As with the SIZE property we’ve also exposed the  individual fields as separate properties so there are two new properties to complement RECT which are:

  • RIGHT
  • BOTTOM

 

 SIZE, RECT and “stealth mode”

As you may know, when using the SIZE property with the Set_Property function you can set a “visible” attribute in the 5th field that can control the visibility of the object when it is moved. For example, setting the SIZE of an invisible WINDOW makes it visible by default unless you set this visible flag to “-1”.  This is still the case in version 10 and it also applies to the new RECT property as well.

However, we have also added a new 6th field that can contain a “Suppress Change Notification” flag.  When this flag is set to TRUE$ the object that has been moved receives no internal notification from Windows that it has been updated, so this will stop any MOVE and SIZE events from begin raised as well as preventing any autosize processing.  This is sometimes necessary when you have complex positioning requirements.

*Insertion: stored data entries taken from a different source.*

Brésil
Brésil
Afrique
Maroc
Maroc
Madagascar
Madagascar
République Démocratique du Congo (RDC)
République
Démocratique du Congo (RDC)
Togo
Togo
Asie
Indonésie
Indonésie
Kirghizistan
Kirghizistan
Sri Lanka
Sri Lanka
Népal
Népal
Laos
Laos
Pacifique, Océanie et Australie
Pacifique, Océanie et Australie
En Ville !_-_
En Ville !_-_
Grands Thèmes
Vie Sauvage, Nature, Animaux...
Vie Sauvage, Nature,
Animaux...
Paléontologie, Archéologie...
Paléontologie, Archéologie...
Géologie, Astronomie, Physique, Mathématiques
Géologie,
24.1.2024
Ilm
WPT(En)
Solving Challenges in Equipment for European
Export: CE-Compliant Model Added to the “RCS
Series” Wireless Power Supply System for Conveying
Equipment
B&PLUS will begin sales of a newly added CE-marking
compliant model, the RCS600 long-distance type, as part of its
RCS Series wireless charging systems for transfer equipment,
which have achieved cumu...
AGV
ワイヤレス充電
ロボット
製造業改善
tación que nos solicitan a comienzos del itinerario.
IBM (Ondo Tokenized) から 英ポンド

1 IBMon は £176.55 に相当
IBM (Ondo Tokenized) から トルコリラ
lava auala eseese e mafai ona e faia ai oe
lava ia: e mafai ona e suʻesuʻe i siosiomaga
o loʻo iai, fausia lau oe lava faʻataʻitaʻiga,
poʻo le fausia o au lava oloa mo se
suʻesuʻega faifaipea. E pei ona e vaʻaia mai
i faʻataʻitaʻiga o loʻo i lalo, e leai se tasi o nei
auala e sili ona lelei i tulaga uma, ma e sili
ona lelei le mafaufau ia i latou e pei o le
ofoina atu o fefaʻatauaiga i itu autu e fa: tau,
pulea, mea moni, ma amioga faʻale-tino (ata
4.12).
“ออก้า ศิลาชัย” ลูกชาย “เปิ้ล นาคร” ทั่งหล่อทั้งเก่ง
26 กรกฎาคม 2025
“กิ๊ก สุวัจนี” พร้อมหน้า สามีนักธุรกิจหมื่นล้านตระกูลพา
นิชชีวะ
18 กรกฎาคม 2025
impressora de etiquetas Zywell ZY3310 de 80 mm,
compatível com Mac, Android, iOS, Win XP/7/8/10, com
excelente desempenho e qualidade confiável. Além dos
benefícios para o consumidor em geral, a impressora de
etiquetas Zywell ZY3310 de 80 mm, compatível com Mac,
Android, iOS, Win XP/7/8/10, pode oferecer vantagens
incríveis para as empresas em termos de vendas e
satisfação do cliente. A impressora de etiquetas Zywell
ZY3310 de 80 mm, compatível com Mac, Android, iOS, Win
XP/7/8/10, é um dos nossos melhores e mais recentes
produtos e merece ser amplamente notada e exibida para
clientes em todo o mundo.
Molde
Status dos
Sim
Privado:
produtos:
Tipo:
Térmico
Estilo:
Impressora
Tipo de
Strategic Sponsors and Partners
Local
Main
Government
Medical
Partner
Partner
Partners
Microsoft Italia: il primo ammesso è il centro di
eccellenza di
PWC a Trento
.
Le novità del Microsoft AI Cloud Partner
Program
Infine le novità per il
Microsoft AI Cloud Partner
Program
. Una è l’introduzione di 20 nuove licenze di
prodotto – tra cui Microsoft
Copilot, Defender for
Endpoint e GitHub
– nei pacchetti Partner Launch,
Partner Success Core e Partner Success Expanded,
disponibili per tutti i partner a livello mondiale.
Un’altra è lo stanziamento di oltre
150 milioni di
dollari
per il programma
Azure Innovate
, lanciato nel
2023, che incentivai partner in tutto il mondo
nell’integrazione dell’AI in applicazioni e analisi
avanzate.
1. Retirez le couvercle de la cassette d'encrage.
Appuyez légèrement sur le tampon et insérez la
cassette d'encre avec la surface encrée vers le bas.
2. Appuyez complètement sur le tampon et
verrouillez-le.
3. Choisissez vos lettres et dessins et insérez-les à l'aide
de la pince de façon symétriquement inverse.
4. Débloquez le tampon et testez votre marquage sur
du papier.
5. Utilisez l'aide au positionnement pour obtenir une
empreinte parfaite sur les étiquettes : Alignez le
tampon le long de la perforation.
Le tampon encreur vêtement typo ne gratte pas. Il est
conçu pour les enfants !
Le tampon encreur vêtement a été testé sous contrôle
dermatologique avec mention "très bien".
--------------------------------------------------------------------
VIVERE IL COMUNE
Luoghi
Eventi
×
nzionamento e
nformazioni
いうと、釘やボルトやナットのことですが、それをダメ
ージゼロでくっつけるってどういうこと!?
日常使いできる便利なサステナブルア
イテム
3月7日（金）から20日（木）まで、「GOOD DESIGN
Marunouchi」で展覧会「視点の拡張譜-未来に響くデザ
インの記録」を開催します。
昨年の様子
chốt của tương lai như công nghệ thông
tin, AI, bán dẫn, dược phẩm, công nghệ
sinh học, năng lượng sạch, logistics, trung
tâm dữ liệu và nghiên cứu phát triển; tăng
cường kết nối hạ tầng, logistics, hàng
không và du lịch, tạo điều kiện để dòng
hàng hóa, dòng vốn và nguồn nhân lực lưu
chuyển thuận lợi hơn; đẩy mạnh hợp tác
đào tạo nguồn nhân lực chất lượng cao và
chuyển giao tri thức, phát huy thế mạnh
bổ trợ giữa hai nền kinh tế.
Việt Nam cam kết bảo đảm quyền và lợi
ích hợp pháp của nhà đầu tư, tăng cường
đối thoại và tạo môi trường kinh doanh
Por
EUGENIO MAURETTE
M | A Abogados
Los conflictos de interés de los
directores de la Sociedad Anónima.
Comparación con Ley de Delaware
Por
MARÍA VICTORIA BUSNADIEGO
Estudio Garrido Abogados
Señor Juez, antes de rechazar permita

* // Full SIZE property structure when used with Set_Property
* // 
* //   <1> Left
* //   <2> Top
* //   <3> Width
* //   <4> Height
* //   <5> Visibility
* //   <6> Suppress Change Notification
* // Full RECT property structure when used with Set_Property
* // 
* //   <1> Left
* //   <2> Top
* //   <3> Right
* //   <4> Bottom
* //   <5> Visibility
* //   <6> Suppress Change Notification

(Disclaimer: This article is based on preliminary information and may be subject to change in the final release version of OpenInsight 10).

The new STYLE_N property

If you’ve ever had to work with the STYLE or STYLE_EX properties in OpenInsight you’ve probably had to write some gnarly code like this to get around the strange way it returns a string containing a C-style hex representation such as “0x8234ABDB”:

style = iconv( get_Property( object, "STYLE" )[3,8], "MX" )

We’ll probably never know the reason the original authors of OpenInsight decided to implement the property like this, but with version 10 we’ve provided a pair of new properties called “STYLE_N” and “STYLE_EX_N” that return the numeric (decimal) representation of a control’s style directly thereby saving the need for the extra parsing.

The Set_Property_Only subroutine

One of the problems with the existing Set_Property function is that it also performs an implicit Get_Property operation to return the previous contents of the property to the caller.  In many cases this information is simply discarded after the “Set” making the “Get” call actually unnecessary, and this inefficiency goes unnoticed as the quantity of information retrieved during the “Get” is small.  However, in some cases the effect is noticeable: For example, setting the ARRAY property of an EditTable that contains several thousand rows to null (i.e. clearing it), will produce a noticeable delay while the ARRAY contents are accessed and returned.

A new subroutine, called Set_Property_Only, has been added to the OpenInsight 10.  This operates in the same way as the existing Set_Property function except for the fact that it doesn’t bother performing a Get_Property operation to return the previous property contents to the caller.  This helps you to optimize your code for better performance.